The Minute Books do show an advance from the Dublin Corporation to vet the productions for licentious material, but they also reveal just how much censorship of certain voices was going on within the National Theatre during those decades. I had read many of the Minute Books ‘the old fashioned way’, peering over a manuscript book in the National Library doing my best to decipher the handwriting. The new digitized version (impeccably transcribed by the wondrous Patricia O’Beirne) allows the documents to be effortlessly searched, so that patterns are clear, narratives far easier to piece together. As the digitized images of the pages sit alongside the transcription, it’s a strange if enlightening encounter with the past. Everyone can now access this information.
The boardroom of the Abbey, upstairs and at the end of the corridor, was far from the dressing rooms and stage where the actors spent their time. Frank O’Connor complained late in the 1930s that the old tradition of the directors mingling with the actors in the green room after performances had died away, and should be re-established. Yet the board controlled them: financially, practically and even emotionally. We often think of the Abbey actresses of the 1920s and 1930s as submissive, cowed and lacking the confidence we now wield in trying to wrestle answers from theatre management. In fact, the key revelation of the Minute Books is how the players asked for, pleaded and fought for respect.
Requests and entreaties from the players to the board generally came by ‘letter’ or ‘wire’. On one occasion, Eileen Crowe was invited to attend. She had been ousted from the part of Nora in The Plough and the Stars by the younger Shelah Richards, and Crowe was particularly put out because a London casting agent was invited to attend. Crowe’s objections to O’Casey’s play in 1926 (which led to his penning ‘The Woman from Rathmines’ especially for her) were long forgotten, it seems. The board argued amongst themselves: Richards had been given the role because she was a better actress; Richards had canvassed for the part (not allowed); Crowe was loyal and established. Crowe was restored to the part. Richards was informed by letter that she was being removed from the part, because she had canvassed for it. Crowe thanked the board and withdrew. How did they not see the irony in this?

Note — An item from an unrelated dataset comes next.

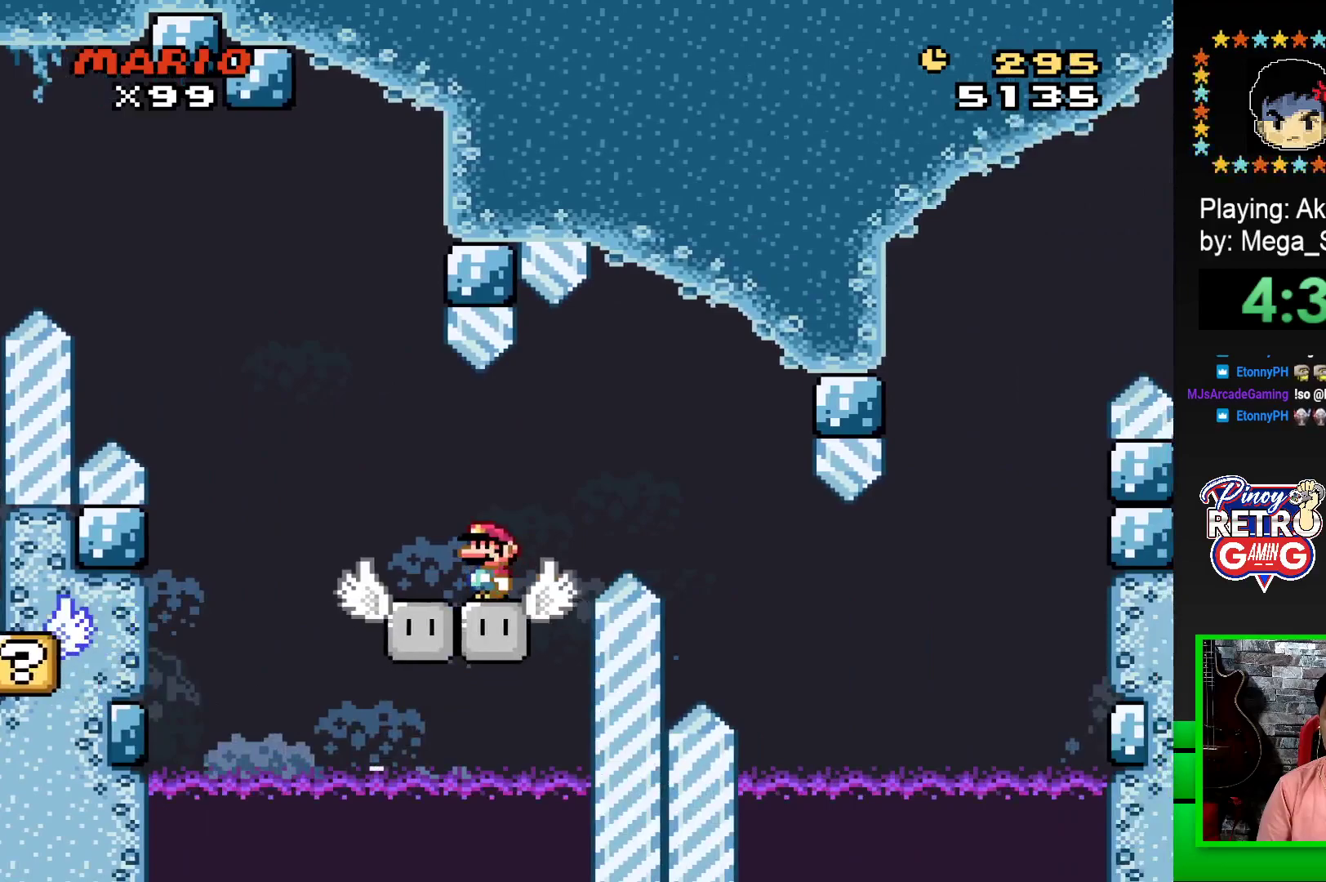
{"buttons": ["SQUARE", "DPAD_RIGHT"], "events": [[33, "DPAD_RIGHT", "up"], [67, "DPAD_LEFT", "down"], [167, "DPAD_LEFT", "up"], [233, "DPAD_LEFT", "down"], [333, "DPAD_LEFT", "up"], [350, "DPAD_RIGHT", "down"]]}
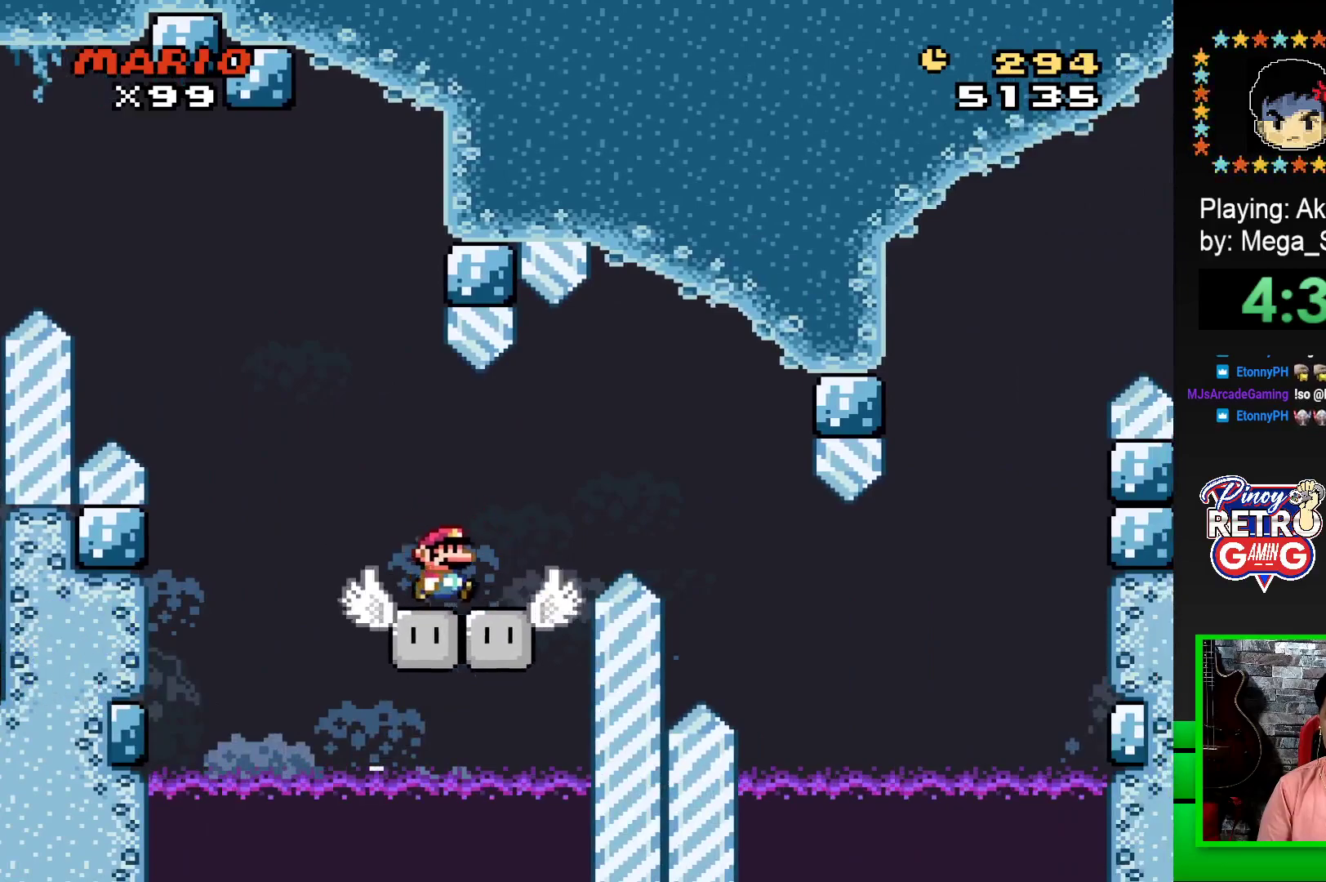
{"buttons": ["CROSS", "SQUARE", "DPAD_LEFT"], "events": [[133, "CROSS", "down"], [217, "CROSS", "up"], [350, "CROSS", "down"], [417, "DPAD_RIGHT", "up"], [483, "DPAD_LEFT", "down"]]}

Aideen, I’ve discovered from the Minute Books, responded to Higgins’ “deadly hate” (her own phrase) by taking on within the theatre any work she could find, when she wasn’t performing. She was an assistant to Hugh Hunt, until Higgins complained of her inefficiency, and subsequently worked painting sets and prompting actors for pathetic wages. With her friend and company member Frolie Mulhern, she requested and held a meeting with management, seeking details on her salary reduction, the parts being offered (or rather not offered) and her future at the theatre. Nothing came of it.
The Minute Books also record that Ria Mooney was castigated for criticizing the board in public, and referring to the directors personally. It’s an unsubstantiated and malicious attack, led by F. R. Higgins. If it were Aideen or Shelah he shamed in this way, I might believe there was a note of truth in it. But Mooney’s lack of interest in gossip was legendary; her tact and diplomacy helped her survive Eva Le Gallienne’s company in the 1920s and her loyalty to the theatre survived far beyond that of any other actress. But Higgins (paranoid and highly strung) announced Mooney’s betrayal at a board meeting, and without questioning him or requesting details, the board demanded Mooney be sent a letter of reprimand. Her devotion to the Abbey School, to the Experimental Theatre as well as to the main Company were simply dismissed. The board granted Higgins final approval of the letter, before it was sent.
I’m still struck by the line that, following her restoration to the part of Nora, Eileen Crowe “thanked the board and withdrew”. Crowe somehow wielded the power to demand and withdraw when she was satisfied. Most of the other women (and indeed, players generally) were dismissed, reprimanded, punished for any conceived (or invented) subordination.
The women offered, time and again, to speak, discuss, dialogue calmly with the board in the 1930s. They were kept out, at arms length. Letters acknowledged and then ignored. We can only hope change has come, and the historical record from this decade will be different.